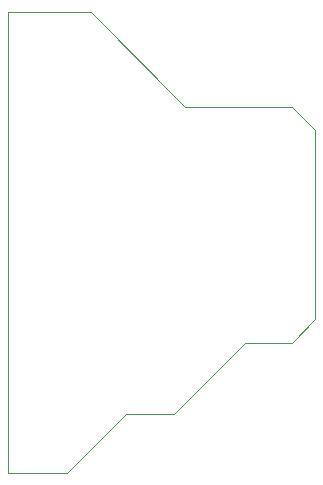
<source format=gm1>
%FSLAX25Y25*%
%MOIN*%
G70*
G01*
G75*
G04 Layer_Color=16711935*
%ADD10R,0.03543X0.03150*%
%ADD11R,0.02756X0.03543*%
%ADD12R,0.05512X0.01772*%
%ADD13C,0.02362*%
%ADD14C,0.01575*%
%ADD15C,0.01181*%
%ADD16C,0.00394*%
%ADD17C,0.05906*%
%ADD18R,0.05906X0.05906*%
%ADD19C,0.05000*%
D16*
X98425Y118110D02*
Y271654D01*
Y118110D02*
X118110D01*
X137795Y137795D01*
X153543D01*
X177165Y161417D01*
X192913D01*
X200787Y169291D01*
Y232283D01*
X192913Y240158D02*
X200787Y232283D01*
X157480Y240158D02*
X192913D01*
X125984Y271654D02*
X157480Y240158D01*
X98425Y271654D02*
X125984D01*
X98425Y118110D02*
Y271654D01*
Y118110D02*
X118110D01*
X137795Y137795D01*
X153543D01*
X177165Y161417D01*
X192913D01*
X200787Y169291D01*
Y232283D01*
X192913Y240158D02*
X200787Y232283D01*
X157480Y240158D02*
X192913D01*
X125984Y271654D02*
X157480Y240158D01*
X98425Y271654D02*
X125984D01*
M02*

</source>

• **Job item**
For this exercise, copy the entries above exactly and skip any picture.

• **Solution for this task**
<source format=gm1>
%FSLAX25Y25*%
%MOIN*%
G70*
G01*
G75*
G04 Layer_Color=16711935*
%ADD10R,0.03543X0.03150*%
%ADD11R,0.02756X0.03543*%
%ADD12R,0.05512X0.01772*%
%ADD13C,0.02362*%
%ADD14C,0.01575*%
%ADD15C,0.01181*%
%ADD16C,0.00394*%
%ADD17C,0.05906*%
%ADD18R,0.05906X0.05906*%
%ADD19C,0.05000*%
D16*
X98425Y118110D02*
Y271654D01*
Y118110D02*
X118110D01*
X137795Y137795D01*
X153543D01*
X177165Y161417D01*
X192913D01*
X200787Y169291D01*
Y232283D01*
X192913Y240158D02*
X200787Y232283D01*
X157480Y240158D02*
X192913D01*
X125984Y271654D02*
X157480Y240158D01*
X98425Y271654D02*
X125984D01*
X98425Y118110D02*
Y271654D01*
Y118110D02*
X118110D01*
X137795Y137795D01*
X153543D01*
X177165Y161417D01*
X192913D01*
X200787Y169291D01*
Y232283D01*
X192913Y240158D02*
X200787Y232283D01*
X157480Y240158D02*
X192913D01*
X125984Y271654D02*
X157480Y240158D01*
X98425Y271654D02*
X125984D01*
M02*

</source>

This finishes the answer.